Tuesday, January 8, 2013

The AROHO Retreat in August is on!

Hooray! I'll be attending the AROHO Retreat at Ghost Ranch in New Mexico again in August. What a great bit of news to be accepted. Amazing organization, incredible women, a life-changing week!

Why Write Your Memoir? Why Take My Workshop?

On Friday, I was honored to be the guest speaker at the Wood River Jewish Community annual women’s luncheon in Ketchum, Idaho. The primary focus of my presentation: to promote the workshop I’ll be leading in January entitled, “Writing Your Life: Beyond Journaling.” The workshop will meet three times for two and a half hours each session. Enthusiasm seemed high but a subdued level of reluctance was in the air!

There are an unlimited number of reasons to write our memoirs. I've organized my workshops for anyone and everyone who has motivation and interest - for writers who've written volumes to those who have written little else besides checks and to those who write in journals regularly or rarely.

So often people express enthusiasm and interest, curiosity about and an intense desire in writing their memoirs yet, at the same time when given the opportunity, become reluctant to participate in a workshop. Regardless of how old we are - how self-confident and accomplished, there’s still that element of worry that lingers from childhood, too much concern about what others might think of our writing, of our stories, or even whether our stories merit writing about.

So all up, reluctance to write our “truths” isn’t really about being shy or inexperienced but about an overwhelming concern of how our writing and stories might measure up. So many “wanna-be” memoir writers make the same comment to me, “But I haven’t done anything special, nothing traumatic has happened to me. No one would care about my stories. “
In my effort to convince a roomful of women to sign up for my memoir writing workshop, I assembled a list of ten very persuasive reasons why everyone should write memoirs. One qualifier: memoirs are not necessarily written only with publication as our goal.

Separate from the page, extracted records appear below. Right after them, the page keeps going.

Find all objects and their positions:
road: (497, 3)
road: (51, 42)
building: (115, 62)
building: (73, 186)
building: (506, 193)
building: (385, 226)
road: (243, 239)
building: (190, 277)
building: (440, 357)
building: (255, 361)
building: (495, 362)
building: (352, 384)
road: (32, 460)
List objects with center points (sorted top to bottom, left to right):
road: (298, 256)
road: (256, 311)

(Yes, I presented 10 but the reasons are in the hundreds!)

1. Writing your memoir helps you discover who you are and how you got to your present place in life.

2. When you write about your life, others learn life lessons from reading your work.

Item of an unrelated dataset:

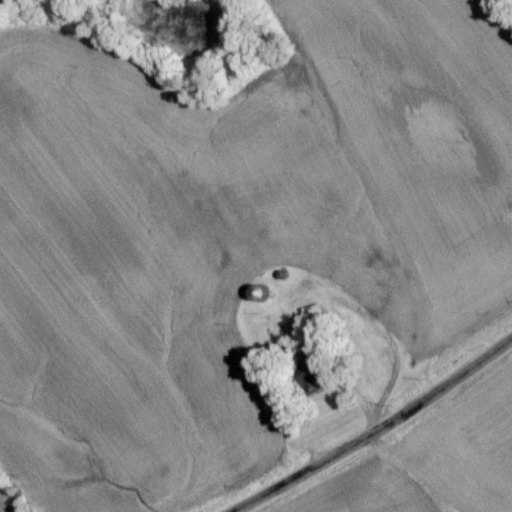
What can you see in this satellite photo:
building: (317, 325)
building: (312, 381)
road: (378, 434)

3. Writing about your life increases your self-esteem because the process of remembering long-forgotten events enables you to share with your siblings, your children and grandchildren.

4. Writing your own “truth” not anyone else’s is entirely about perceptions – yours, and consequently can be very liberating.

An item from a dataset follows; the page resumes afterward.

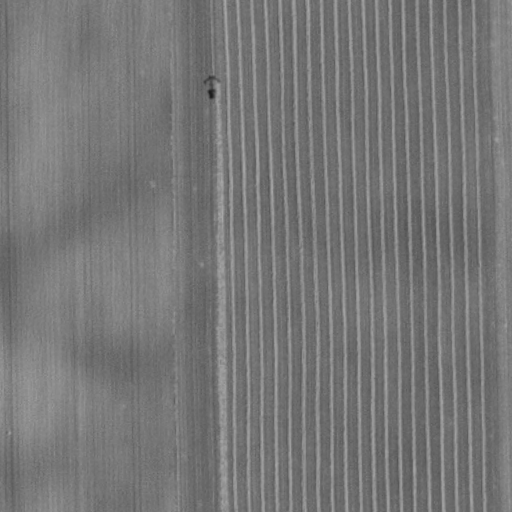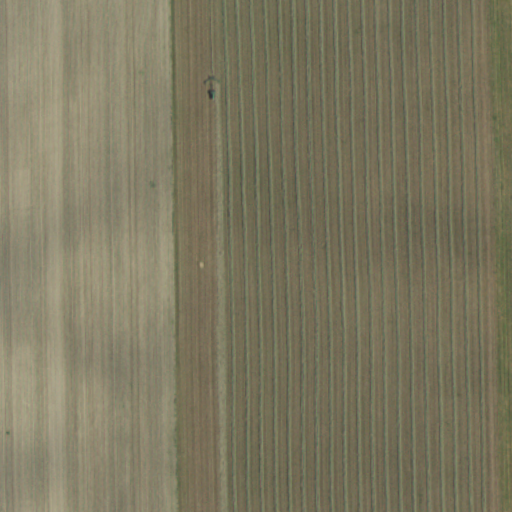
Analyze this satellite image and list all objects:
crop: (256, 255)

5. Writing your memoir provides you with the means to save your memories, can result in added insight and offers a vehicle by which to share your memories.

6. The process of writing about your life increases brain activity as you search your memories. The process of trying to remember specifics stimulates brain activity which helps grow neurons.

7. Journaling and life-writing has proven to be therapeutic and healing; it helps resolve dilemmas, focus your goals and vision and can lead you to recreate yourself.

8. Writing enhances creativity but writing about your life encourages you to become a better observer of your family and of your surroundings.

9. Writing your memoir provides a great sense of accomplishment.

10. Your memoir – regardless of its style, is your legacy, your kids’ and grand-kids  legacies, and provides a connecting thread between our pasts and futures.

But more than anything - our stories make us human because our stories have universality.
Einstein is credited with once having said,

   “ The universe is made not of atoms but of stories!”